Nietzsche et la biologie
Nietzsche a étudié de nombreux biologistes, naturalistes de tous horizons, et ces théoriciens influenceront durablement son corpus intellectuel. À commencer par Friedrich Albert Lange et son Histoire du matérialisme paru en 1866. Il présentait le sujet humain comme un corps-organisme avant d’être une somme de savoir et d’entendement pur au sens kantien. Son criticisme virulent rejetait les catégories transcendantales pour surligner les déterminismes psychophysiques. Il appliquait la grille de lecture darwinienne à l’organisme humain même, déduisant une biologisation intégrale de la subjectivité, que Nietzsche complètera par un empirisme de son cru. Il finira par en tirer sa conception des vérités comme simples substrats organiques, produits d’expériences sensibles arbitraires. Il établira par la suite, tout au fil de son œuvre, une véritable incarnation corporelle de la sphère métaphysique sans pour autant plonger dans un pur biologisme primitif. Ses Fragments posthumes révèlent combien ses métaphores cosmologiques sont imprégnées des thèses médicales ayant cours de son temps. Lui dont la santé précaire menaçait sans cesse sa survie ne pouvait que rechercher l'antidote à ses propres carences sans doute génétiques.
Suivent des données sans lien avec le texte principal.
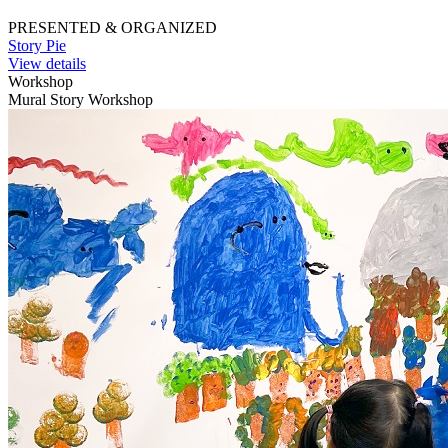
PRESENTED & ORGANIZED
Story Pie
View details
Workshop
Mural Story Workshop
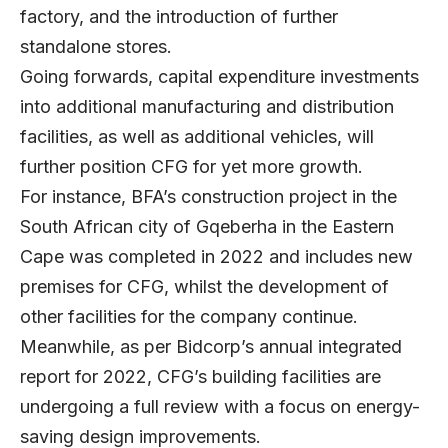
factory, and the introduction of further
standalone stores.
Going forwards, capital expenditure investments
into additional manufacturing and distribution
facilities, as well as additional vehicles, will
further position CFG for yet more growth.
For instance, BFA’s construction project in the
South African city of Gqeberha in the Eastern
Cape was completed in 2022 and includes new
premises for CFG, whilst the development of
other facilities for the company continue.
Meanwhile, as per Bidcorp’s annual integrated
report for 2022, CFG’s building facilities are
undergoing a full review with a focus on energy-
saving design improvements.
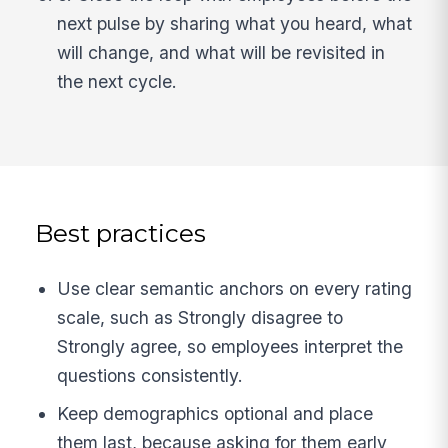
next pulse by sharing what you heard, what
will change, and what will be revisited in
the next cycle.
Best practices
Use clear semantic anchors on every rating
scale, such as Strongly disagree to
Strongly agree, so employees interpret the
questions consistently.
Keep demographics optional and place
them last, because asking for them early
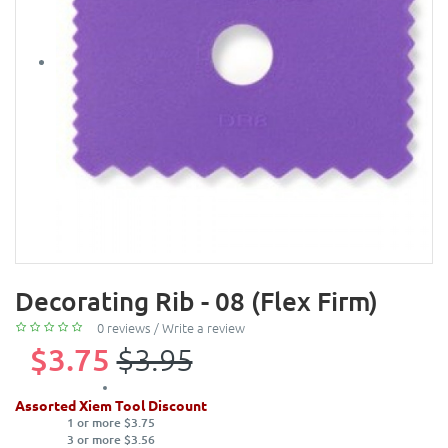
Decorating Rib - 08 (Flex Firm)
0 reviews
/
Write a review
$3.75
$3.95
Assorted Xiem Tool Discount
1 or more $3.75
3 or more $3.56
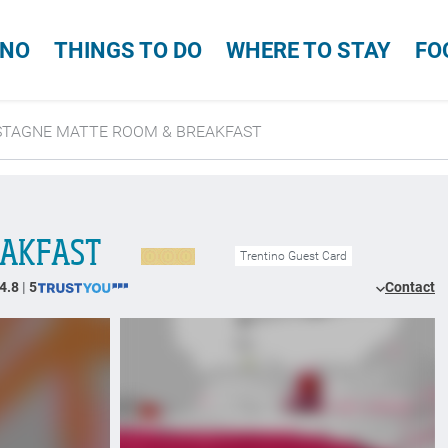
INO
THINGS TO DO
WHERE TO STAY
FO
STAGNE MATTE ROOM & BREAKFAST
Le vitalisme de Nietzsche a été nourri de ces lectures originelles, il présenta d’ailleurs un sujet de thèse ayant pour objet la notion d’organisme chez Kant. La physiologie, les sciences naturelles et la médecine allaient compter pour lui tout autant que les présocratiques ou Schopenhauer. Son approche de la subjectivité non pas comme système intellectualisant mas pluralité vivante et organique se verra renforcée par l’étude de Rudolf Virchow et son ouvrage la Pathologie cellulaire (1858), qui remettait déjà en cause le mythe d’une unité du moi, et d’un centralisme organique hypothétique, ouvrant la voie à l’idée de pluralité d’entités cellulaires menant leurs propres visées au sein d’une subordination biologique à l’ensemble de l’organisme. Le monde cellulaire est rapproché d’un État républicain, à la fois unique et pluriel, un « Nous » complétant l’habituel « Je ». Wilhelm Roux l’embryologiste et Claude Bernard lui permettront d’affiner ses notions d’assimilation, d’excitation, d’irritation et d’appropriation. La multiplicité des forces en présence étant interprétée par la volonté engendrant alors la production des perspectives, qu’il finira par intégrer à son projet de volonté de puissance. Il soutiendra ce plan avec certaines idées proches d’un eugénisme social et biologisant, quels que soient les argumentaires égalisateurs de penseurs humanistes ayant tenté ces dernières années de l’expurger de ces tendances très répandues en son temps. L’on pourra situer une des contradictions de sa pensée dans l’articulation entre une défense de la souffrance comme condition même de l’expansion du vivant et un projet visant à l’élimination des expressions morbides (la souffrance du vivant s’étant dressée finalement devant lui à Turin, comme une forteresse imprenable et rédhibitoire).
« C’est ainsi que, grâce à cet art d’idéalisation, quelques peuples ont fait de certaines maladies de puissants auxiliaires de civilisation : par exemple les Grecs qui, dans les siècles antérieurs, souffraient de grandes épidémies nerveuses (sous forme d’épilepsie et de danse de St-Guy) et en ont formé le type magnifique de la bacchante. Les Grecs ne possédaient rien moins qu’une santé équilibrée, leur secret était de rendre même à la maladie, pourvu qu’elle eût de la puissance, les honneurs d’une divinité. » (Humain, trop humain, Librairie Générale Française, 1995).
Il développera via ses nombreuses études de spécialistes des lois physiologiques, son approche singulière de la volonté comme effet retard, pointe aiguisée d’une constitution aveugle et intelligente à la fois, au service, comme un étendard, des appétits qui la sous-tendent, blessée par les carences qui l’accompagnent et la hantent, entité qui interprète dans un perspectivisme subjectif les séries de possibles dont elle le fruit. Recyclant ses propres carences en autant de forces. Une leçon pour affronter cette période de panique virale.